The upcoming 0.240 has a fix for nespal DPCM sample playback. Sounds were being played lower than their intended frequency due to a missing table for PAL (really the APU is missing all PAL-specific details). Here's a particularly glaring example in the bass line of a Sunsoft game that I've uploaded to illustrate the fix. I guess nobody ever tests the PAL versions of games?
Fixed a PPU bug. Grayscale mode wasn't being universally applied to palette values. I'm not sure if I would have ever noticed this but I was playing around and hard-coded the grayscale flag for fun. Only thing is if you do that you immediately notice all sorts of background colors are still in color: Anyway, here's an example of something that is actually fixed by this from SMB3. After you defeat a castle boss and return to the map the game code uses 4 frames of grayscale mode on and off to flash the screen. Here are before and after stills of one of the "flash" frames: And (mock) flashing gifs:
Really! Nobody plays the PAL version of NES games?! This one isn't as cool as the brutally-off bass of Sunsoft, but the APU's noise channel was also missing a table to compensate for the PAL NES's lower CPU clock. Here's an old favorite from Quick Man's stage:
This game is called GUPPY. Something like pacman with each level having a different maze, and there's only one enemy. The keyboard is diabolical though, and I believe the original machine was like that.
Compugraphics Powerview MCS 10 post screen It's not rotated, it's actually 3:4. It does some weird 6845 abuse where it sets the horizontal display reg to 12 which means each "character" is 62 pixels wide. Now to figure out the nasty z80sio test.
I got the latter working thanks to Casio's old SW-10 softsynth for Windows - the sound bank it uses is apparently just the entire ROM from the GT913-based MIDI modules (GZ-30M and GZ-70SP) and the WG-130 daughterboard. I've also been able to use the softsynth as a reference for improved mixing and envelope behavior.

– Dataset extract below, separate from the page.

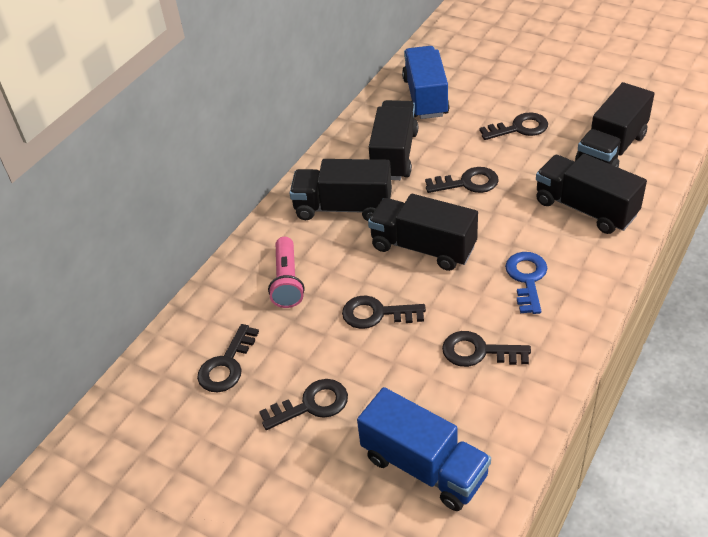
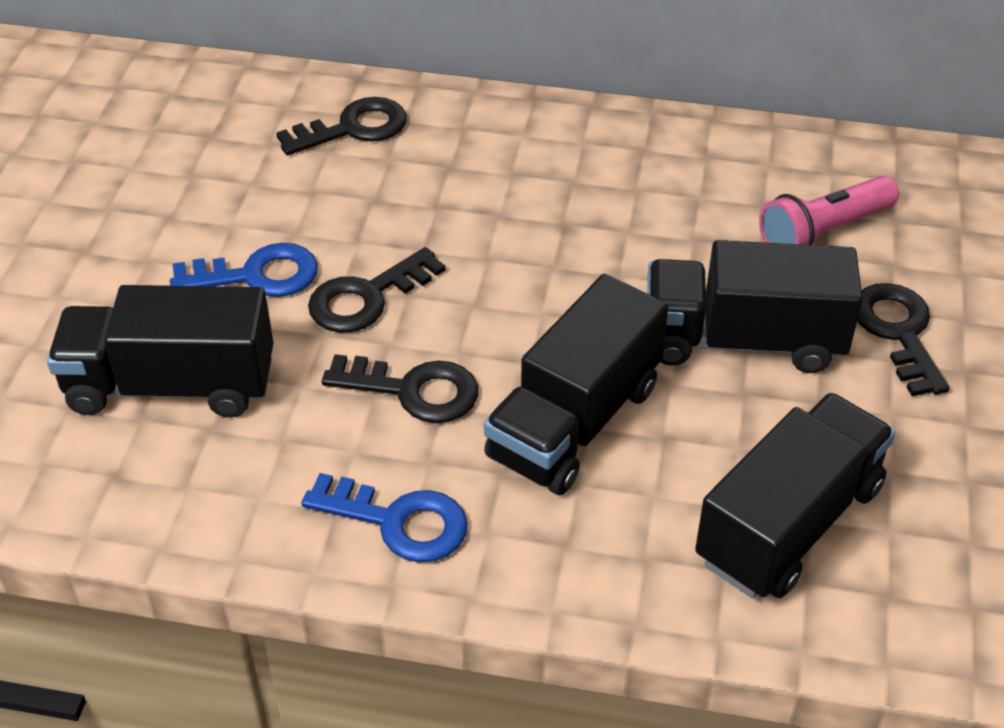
black key: [197,324,259,392] [259,379,348,430] [342,296,426,329] [425,167,499,193] [442,331,531,367] [479,112,548,140] = 6 -> [276,97,407,155] [308,247,446,333] [322,354,478,423] [857,283,950,397] = 4
black truck: [289,159,392,221] [368,194,478,271] [369,100,418,180] [536,154,647,234] [575,82,654,168] = 5 -> [47,285,273,418] [484,274,668,495] [647,240,863,373] [695,393,895,598] = 4
blue key: [505,252,547,314] = 1 -> [170,243,318,297] [301,473,468,562] = 2
blue truck: [357,387,491,511] [402,46,449,119] = 2 -> none = 0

Tab Products E-22: Line drawing characters now work properly:
Unfortunately it still needs a hack to activate the RS-232 port. I haven't yet been able to find the issue because the code is very convoluted and uses jump tables all over the place. I did find the function that toggles the necessary bit and the jump table entry for it, but not where it's actually called.
On another note, this system is still completely invisible to the Internet - I only found reference to some earlier terminals from Tab, but not this one. Obviously it doesn't help that we don't even know if the system name is correct.
EDIT: Found some references on Google Books now, so the system name should be correct.
To test this yourself, the following steps are needed:
- Start MAME with the "null_modem" device attached to "porta" - Enter terminal SetUp, then Window settings - Create a new temporary window (settings don't matter) - Delete Window 1 - Create a new Window 1 with type FBG. The followings settings worked for me: 1 / 24 / 2 / 24 / 1 - Leave SetUp - You can now load PLT files with the MAME file manager. To clear the screen use the "Next Screen" key (default mapped to Page Up). If the status shows "HS" press Scroll Lock to continue.
It's fun to watch it draw. Even animations will work - I might create a video later to show this.
In Xavix2 news, sprite scaling was partially reverse-engineered for the purposes of ltv_naru's title screen. Monkey brain pattern recognition is gud :P
AFAICT, the last thing needed to perfect this title screen rendering is better CRTC emulation, and also pointer input.
Darksoft and Team Europe dumped a Sega medal machine called "Tinker Bell". It uses the System 24 video chain minus the sprite chip, and it's started to say it's unhappy.